AS was the primary physician during patient’s first assessment and follow up, conceived the report and drafted the manuscript. GN provided cardiology supervision during scanning, and helped to draft the manuscript. GP assisted in image acquisition and interpretation and helped to draft the manuscript. AD performed the enzymatic and genetic tests and critically reviewed the manuscript. BB provided additional supervision and critically reviewed the manuscript. All authors read and approved the final manuscript.

Abstract

Background

Cardiovascular magnetic resonance (CMR) with late gadolinium enhancement (LGE) imaging is increasingly used to assess myocardial involvement in patients with Fabry disease, an X linked lipid storage disorder.

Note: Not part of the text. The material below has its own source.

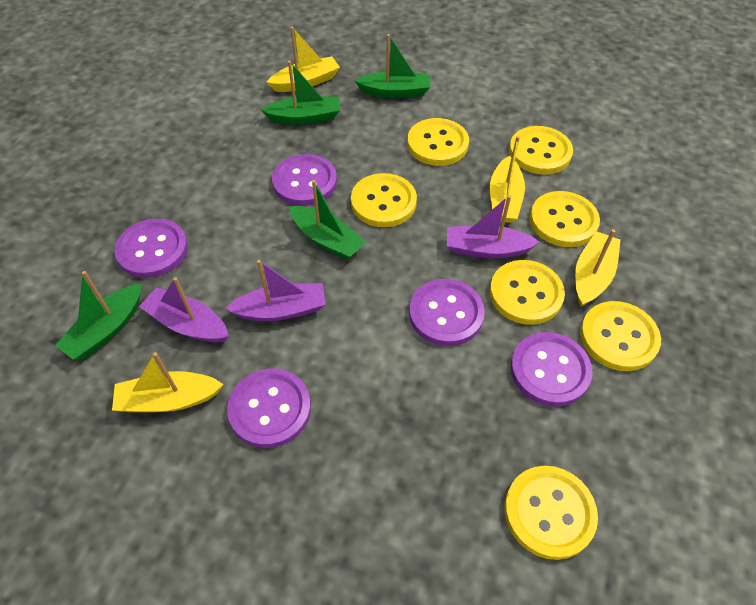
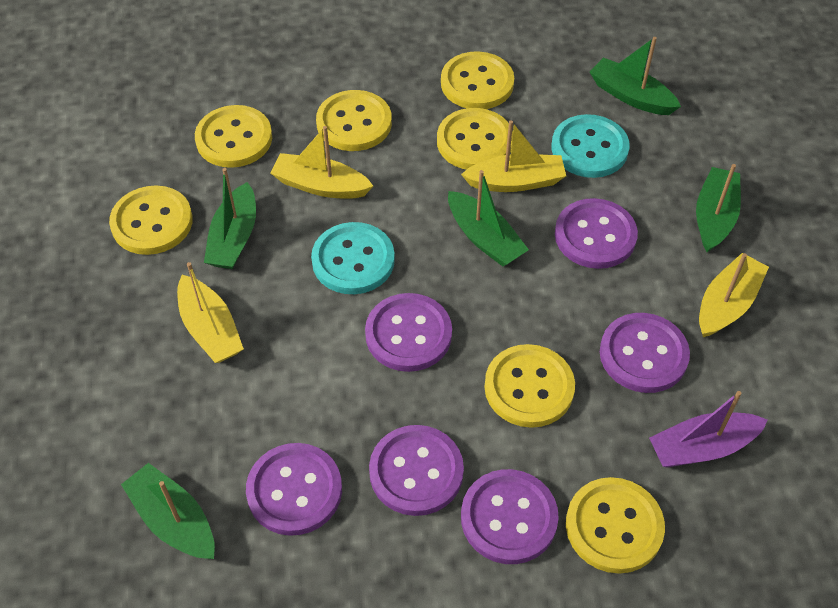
green boat: [55,271,142,360] [261,61,340,125] [289,180,366,260] [354,34,431,98] = 4 -> [121,463,215,559] [204,168,256,269] [448,170,529,267] [590,37,681,115] [696,164,741,252] = 5
purple boat: [139,277,229,342] [225,260,326,321] [447,195,539,259] = 3 -> [649,391,768,467] = 1
purple button: [115,219,188,278] [227,369,311,448] [272,154,337,206] [409,279,485,346] [511,332,593,407] = 5 -> [246,443,342,536] [365,293,452,372] [369,425,464,516] [461,469,559,564] [555,198,638,269] [600,313,690,393] = 6
turquoise button: none = 0 -> [311,222,395,294] [551,114,630,178] = 2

However, it is often proposed as an optional tool. A different cardiomyopathic disease progression between male and female patients was hypothesised in previous studies, as in female myocardial fibrosis was found without left ventricular (LV) hypertrophy, while myocardial fibrosis was always detected in association to LV hypertrophy in men.

Case presentation

A male Caucasian patient, 19 years old, diagnosed through a family-based molecular screening, presented with LGE of the LV inferolateral wall evidenced at the CMR, without LV hypertrophy, or other clinical signs of the disease.

Conclusion

This is the first report of cardiac fibrosis as the first sign of organ involvement in a male patient with Fabry disease. This finding stresses the importance of performing CMR with LGE imaging for the initial staging and monitoring of Fabry patients of both genders.